We mentioned the JPMorgan settlement and the unusual “tax treatment” imposed on the bank in this issue. That settlement illustrated the need for more information to the public on settlements involving the federal government. Two U.S. Senators have introduced a new bill that would force enforcement agencies to provide more details about settlements to resolve corporate misconduct by U.S. companies. Senators Elizabeth Warren, a Democrat, who is a fierce consumer advocate, and Tom Coburn, a Republican, introduced legislation to force regulators to better explain the true value of legal settlements like that reached with JPMorgan. Each of the Senators is a member of the Senate Banking Committee. Sen. Coburn also serves as ranking member of the Homeland Security and Governmental Affairs Committee.

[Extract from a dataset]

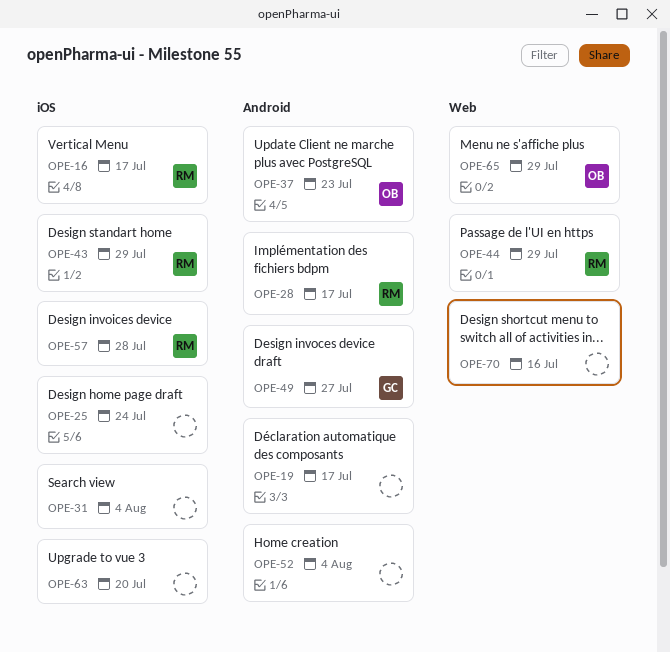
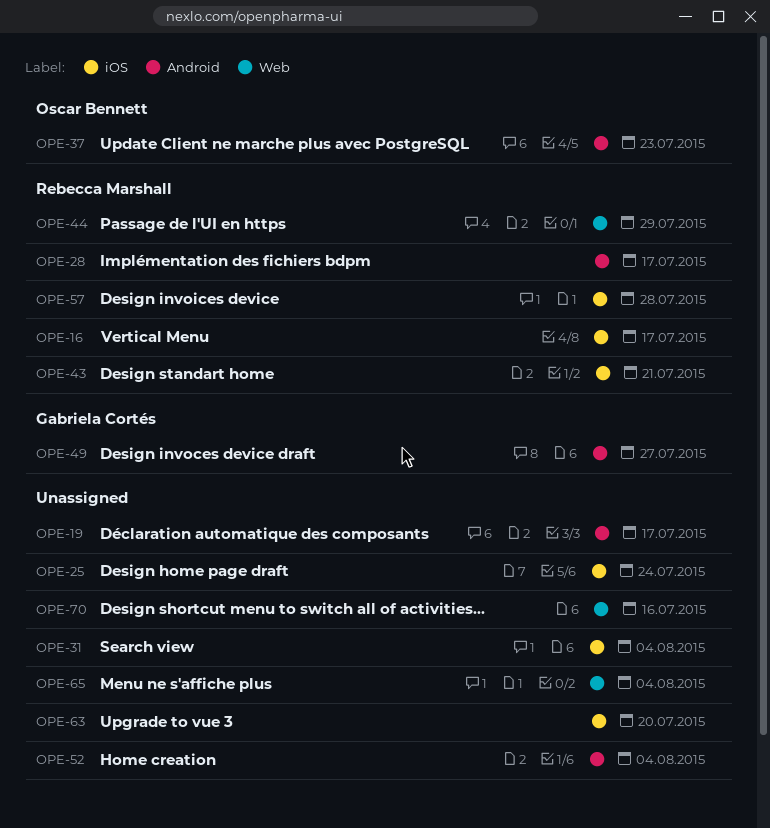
OPE-43, due: Jul 29 -> Jul 21
OPE-65, owner: Oscar Bennett -> none
OPE-65, due: Jul 29 -> Aug 4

Quite often public officials tout huge dollar figures when they settle accusations of wrongdoing by financial firms and other companies. But, as we have learned, many times the officials don’t provide key details of the actual charges involved in the case and occasionally inflate the real monetary value of the settlement. Settlements allow the companies to avoid trials, which allows the companies to avoid telling what the wrongdoing consisted of. A full airing of the facts during a trial is needed so that the public can be better protected in the future. For example, when the Justice Department announced the $13 billion settlement with JPMorgan Chase & Co. in November that included a $2 billion penalty to resolve a civil fraud investigation into flawed mortgage bonds, very little critical information was disclosed. In that instance, the Department of Justice failed to spell out the specific charges. Nor did they explain how the penalty was calculated. The development did release a “statement of facts” that described some of the bank’s harmful conduct. Sen. Warren had this to say:
When government agencies reach settlements with companies that break the law, they should disclose the terms of those deals to the public. Increased transparency will shut down backroom deal-making and ensure that Congress, citizens and watchdog groups can hold regulatory agencies accountable.
The Warren-Coburn bill would require federal agencies to explain whether any portion of a settlement is tax deductible and to publish other details of the agreements, including the claims settled and how payments were classified. The bill applies to any settlements larger than $1 million. Various enforcement agencies, including the U.S. Securities and Exchange Commission and the Federal Reserve, have different rules for what details of deals they release and what that keep confidential. The bill directs agencies with more stringent disclosure standards to explain why they must keep a settlement secret.
The legislation also asks the Government Accountability Office to examine how agencies determine that settlements should be confidential and to provide ways to make the process more transparent. Sen. Warren, the architect of the new U.S. consumer watchdog agency, has been critical of regulatory settlement practices and has urged enforcers to take more cases to trial. I agree with her assessment of the situation. All too often, settlements by the federal government with corporate wrongdoers are much more favorable to the wrongdoers than can be justified. Many don’t fully compensate either the government or the individuals who are harmed by the wrongful conduct. Hopefully, this legislation will pass both houses and be signed into law.